Why you can no longer put off prepping for hacks and takedowns of ALL U.S. infrastructure

Tuesday, August 1, 2017
By Paul Martin

by JD Heyes
Bugout.news
Monday, July 31, 2017

Unbeknownst to most Americans, there is a conference that takes place in Las Vegas every single year that draws the most competent, capable hackers in the world. For four days they meet to discuss and demonstrate the latest techniques they’ve discovered (and likely used) to essentially disrupt as much of modern society as possible.

In the digital, wired, Internet-connected age, in a single room, at a single convention, lies the fate of modern societies everywhere.

The event is called “Black Hat,” and it just concluded last week. This year’s event drew about 16,000 hackers and information security experts from all over the world, as lawmakers, policymakers, defense experts, financial institutions, power companies and other infrastructure managers lie awake at night trying to figure out how to defend modern IT systems from these folks.

As noted by McClatchy Papers:

Hackers routinely come to the Black Hat convention to demonstrate how to break into electronic systems embedded in medical devices, ATMs, cars, routers and mobile phones. This year, at the 20th annual gathering, one security researcher walked attendees through a hack of a wind farm.

“Wind farm control networks are extremely susceptible to attack,” said the researcher, Jason Staggs, who works on behalf of the University of Tulsa.

He says hackers only need to find access to a single wind turbine in order to implant a virus or malware that would then spread throughout the wind farm.
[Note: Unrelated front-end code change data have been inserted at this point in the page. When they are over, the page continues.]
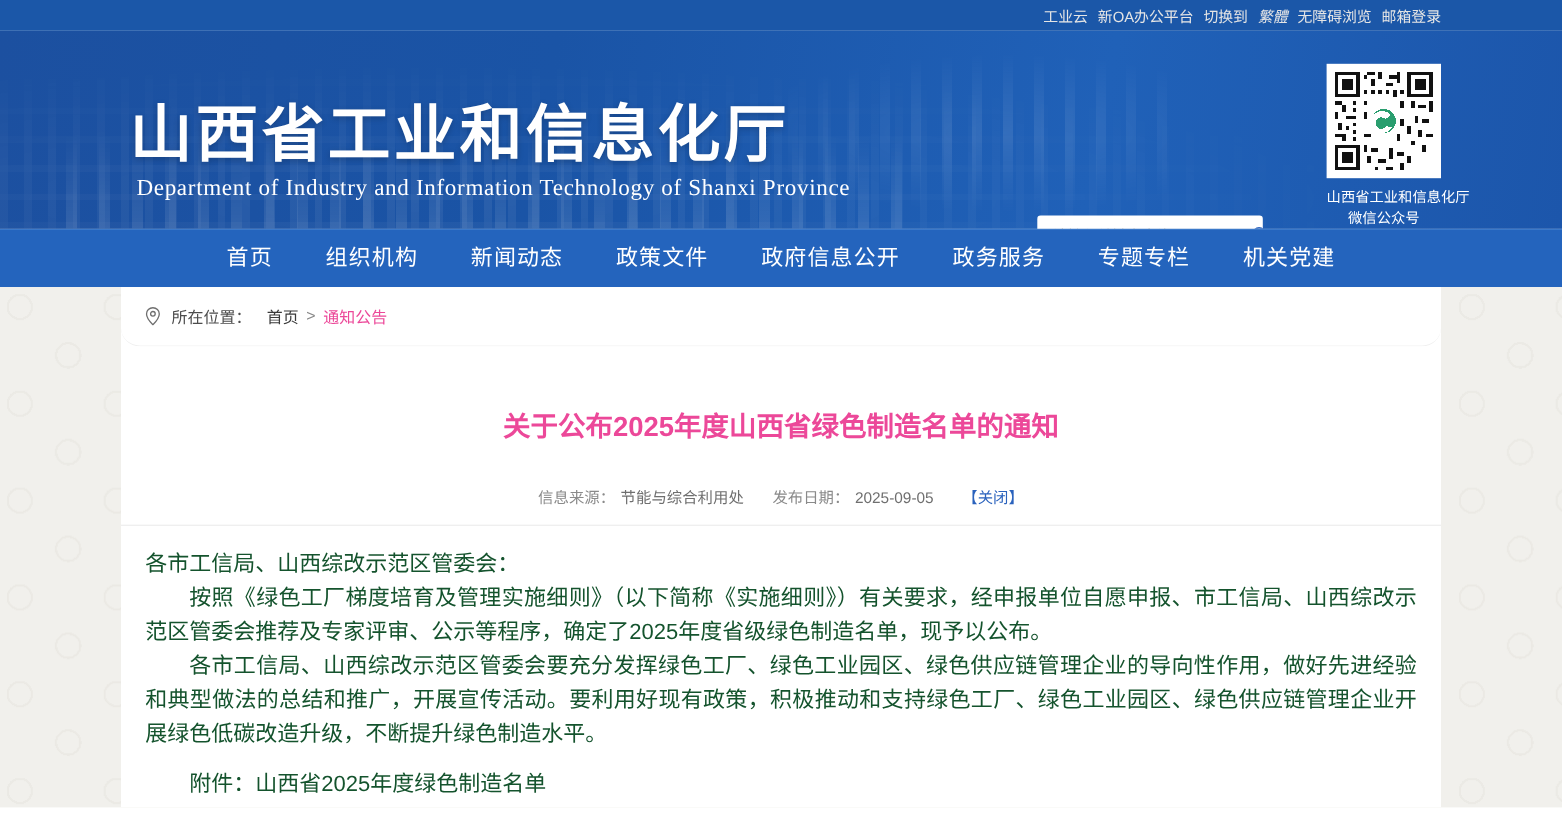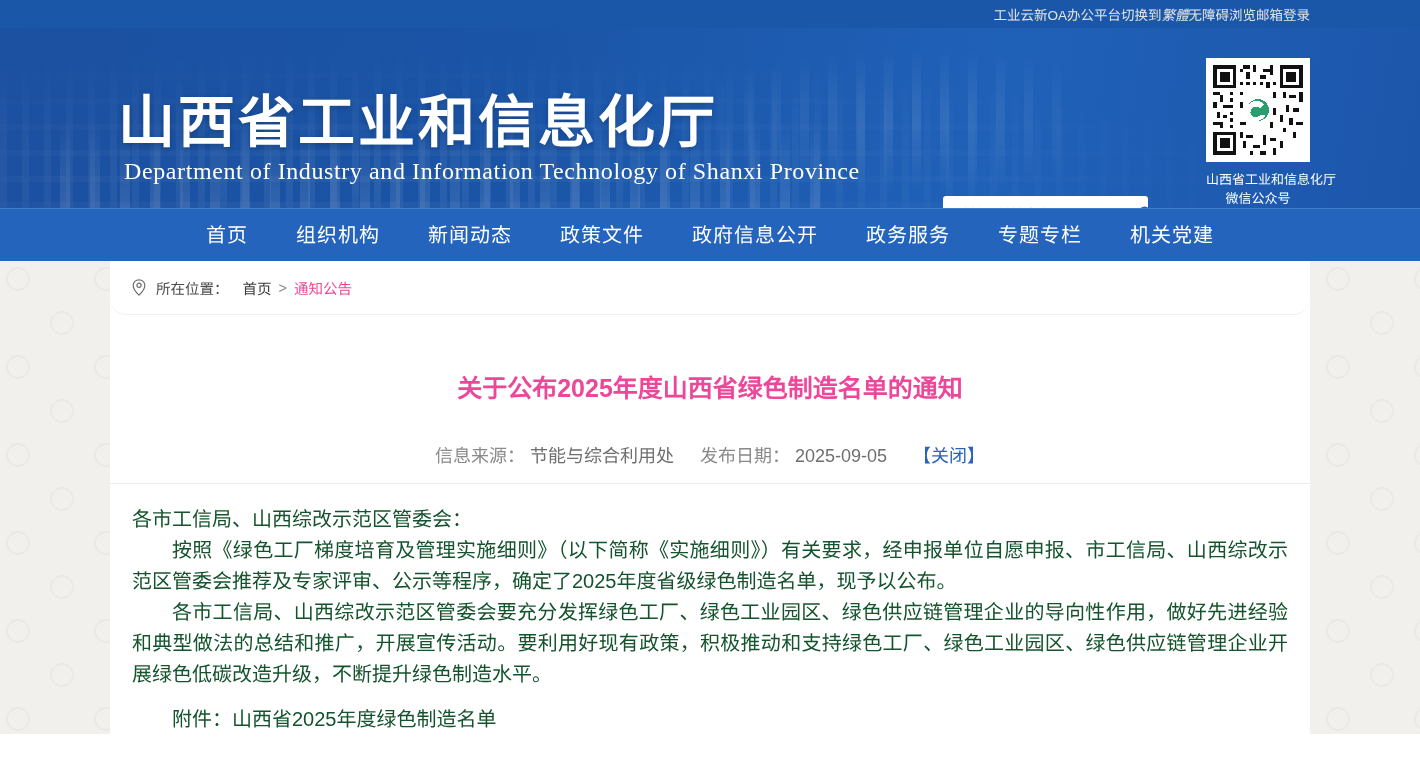--- a/index.html
+++ b/index.html
@@ -23,6 +23,7 @@
     color: #e5e5e5;
   }
   .topbar .tb-item {
+    margin-left: 9px;
     white-space: nowrap;
   }
   .topbar .tb-item:first-child { margin-left: 0; }

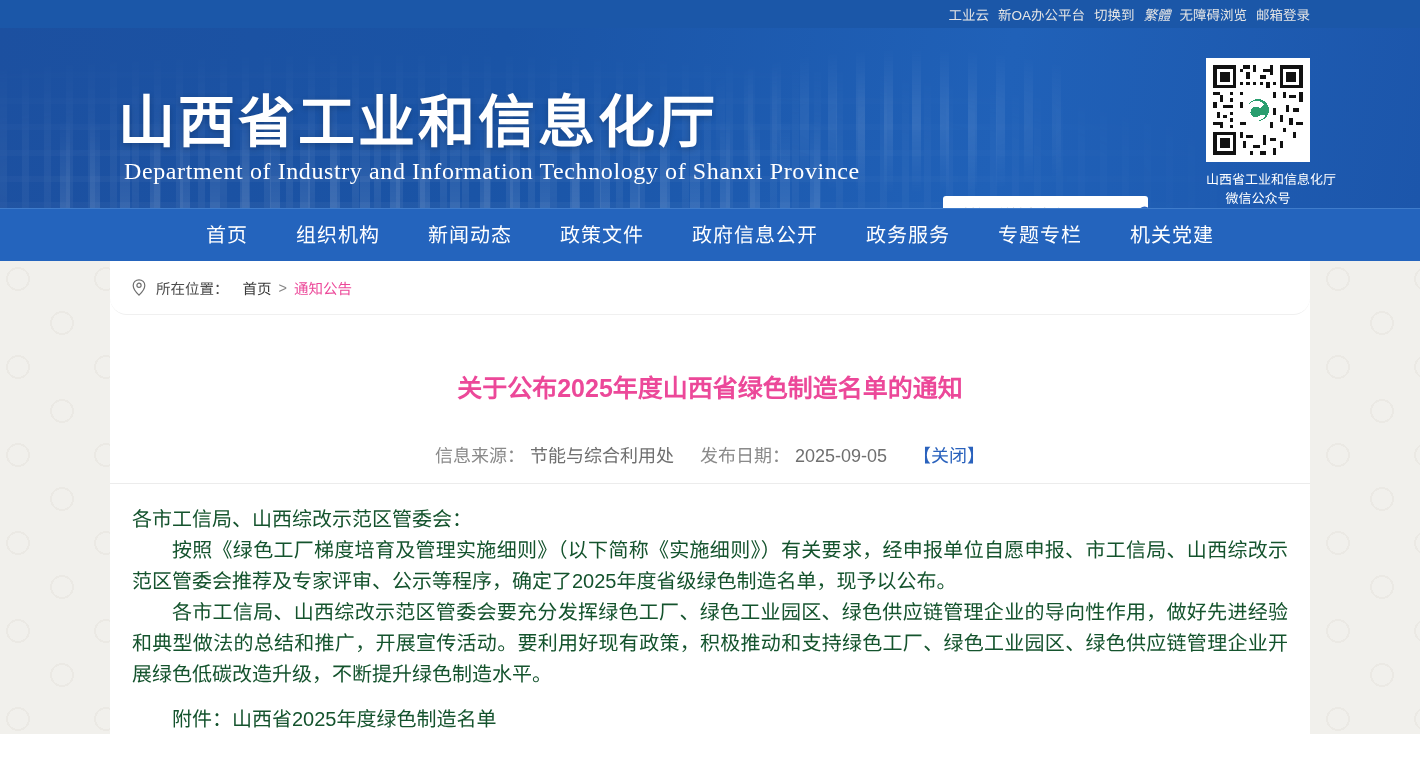--- a/index.html
+++ b/index.html
@@ -79,7 +79,7 @@
     position: absolute;
     left: 124px; top: 130px;
     color: #ffffff;
-    font-size: 24px;
+    font-size: 21px;
     letter-spacing: .6px;
     font-family: "Liberation Serif", "DejaVu Serif", serif;
   }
He said he’d been able to hack into multiple wind farms, after first obtaining permission from the operators.

“We can turn the turbine on or the turbine off or put it in an idle state,” he told the gathered attendees, as he then demonstrated his technique.

At present, wind farms provide less than 5 percent of America’s energy needs, but industry experts believe that will climb to 20 percent by 2030, so you can see that the risk to the country’s energy infrastructure is only going to grow.

Staggs said that a 250 megawatt wind farm standing idle after a malicious cyber attack can cost an electric utility between $10,000 and $35,000 an hour.

Then, of course, there are fears of attacks on the nation’s power grid itself, such as that which occurred in Ukraine in December 2015, allegedly by Russian hackers. And while some U.S. experts say that hacking the American grid is difficult because there are actually several of them and they are robust, a targeted attack in a densely populated region is very possible.